Nevertheless, a good nine months after launching it, I continued to receive queries for information that could easily be found on the wiki. The phrase I most frequently found myself including on my replies to emails regarding the half dozen or so projects we’re working on at any given time was:

“Thanks for your message and the valuable information. I’ve added this to our team wiki, where it will be easy to find and access when anyone on our team needs it in the future.

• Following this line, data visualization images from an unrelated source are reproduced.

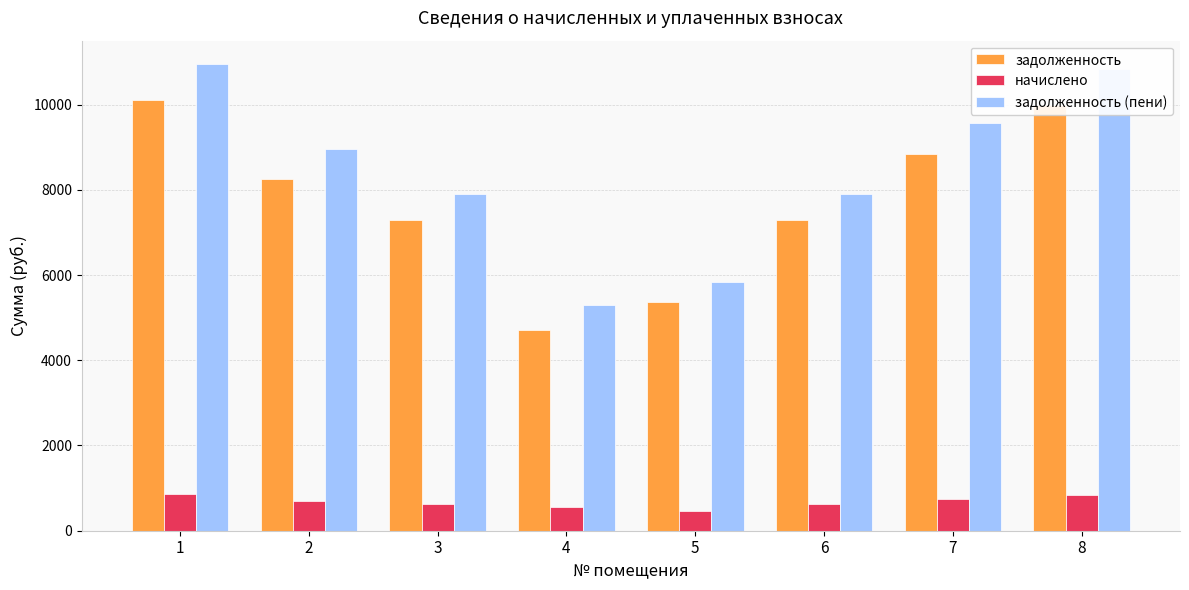

How many data points in задолженность are less than 8256?

4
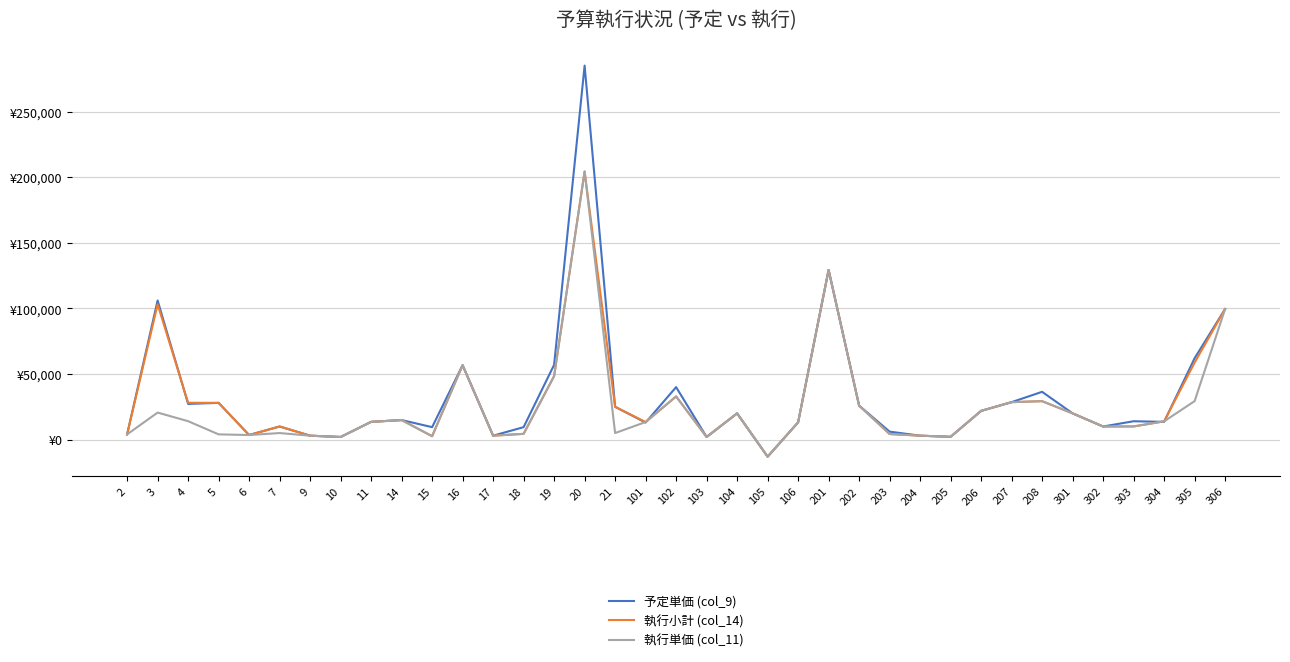

True or false: 執行小計 (col_14) and 予定単価 (col_9) intersect in this chart.

True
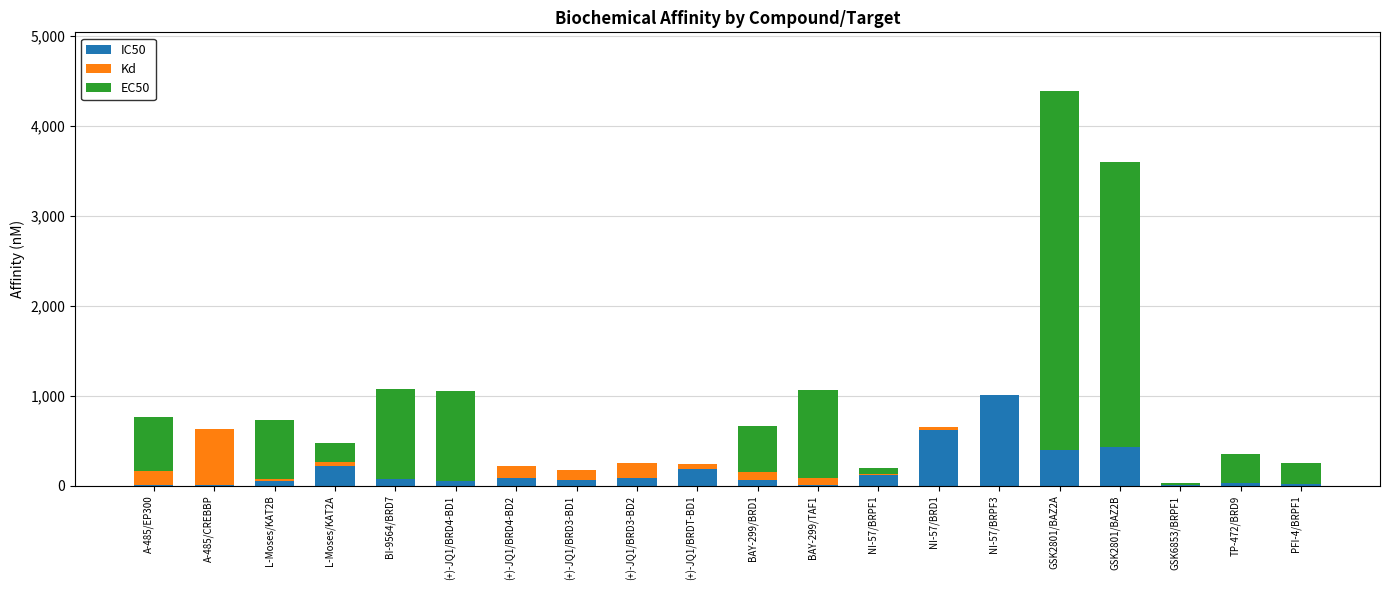

Which category has the highest value in the IC50 series?

NI-57/BRPF3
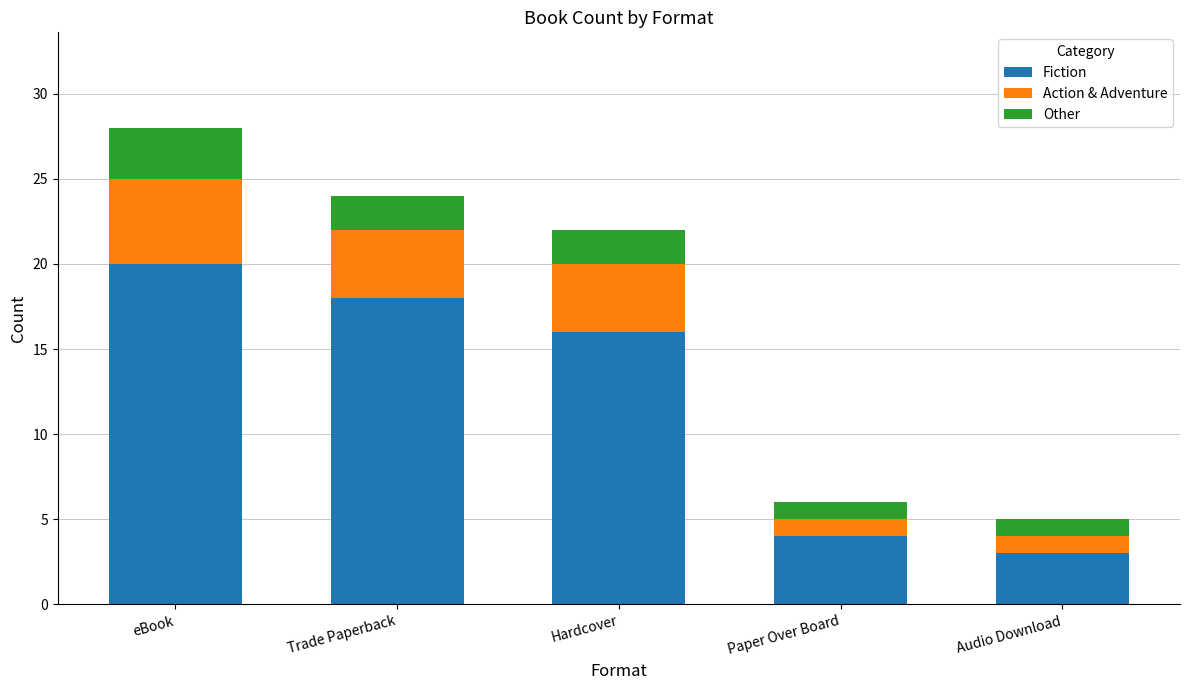

What is the highest value of the Fiction series?

20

Here’s the url for the location for your future reference.”

Over the months I continued to send such messages, while simultaneously any illusions I might have had that other people valued my time vanished. I’d become little more than a secretary, a title even administrative assistants with a shred of self-respect would scorn.

With my patience worn paper thin, around April 1, I sent a light-hearted threat out to the entire community of wiki users (and avoiders) saying that if, in the judgment of the team, the wiki wasn’t useful, I’d be irreversibly deleting it at the end of the month. Then a miracle occurred. Of course, I wasn’t really going to delete the wiki, but . . . this email brought my thinly veiled frustration to the attention of the senior executive sponsoring this little experiment, and she wisely stepped in to make the wiki our official collaboration site. She even assigned a highly competent and enthusiastic person to be the Wiki Lead more than I could have hoped for! Although not an immediate solution, hope bloomed once again.

The volunteer dilemma

Leading a team of volunteers is even trickier than leading paid employees. Their continued commitment and contributions depend on their continued enjoyment of, or at least satisfaction with, the volunteer experience.

Although you can suggest, cajole, entice and beg people to use a volunteer wiki to capture and exchange valuable information that would otherwise be rattling around in a dozen people’s email systems, no executive can step in and effectively mandate it. It’s true that some people have finally started to use the wiki to stash and share info, but I’m still sending those emails saying:

“Thanks, and I put your stuff on the wiki.” (With the implied ‘like you should have in the first place!’) On bad days my finger hovers over the “Delete This Damn Wiki” button, but so far I’ve resisted the urge. Just when I’m about to give up hope, someone will update one of the pages and give me a reason to believe that we might yet get the whole team using this tool as “Communication Central.”

There’s no place like home on the wiki

After some early successes in raising the visibility of some long-needed home repairs, it turns out that people living in the same house would rather just talk to one another than communicate using a wiki. Go figure. I keep saying, “The faintest font is mightier than the strongest memory,” but the home wiki’s been dormant for a couple of months now, and no one’s elbowing me out of the way to get to the kitchen computer to update the shopping list these days. Maybe they’re closet technophobes, but I tend to believe that they honestly do think it’s more efficient just to yell to whoever’s heading to the store, “Oh, can you pick up some mouse traps while you’re out?”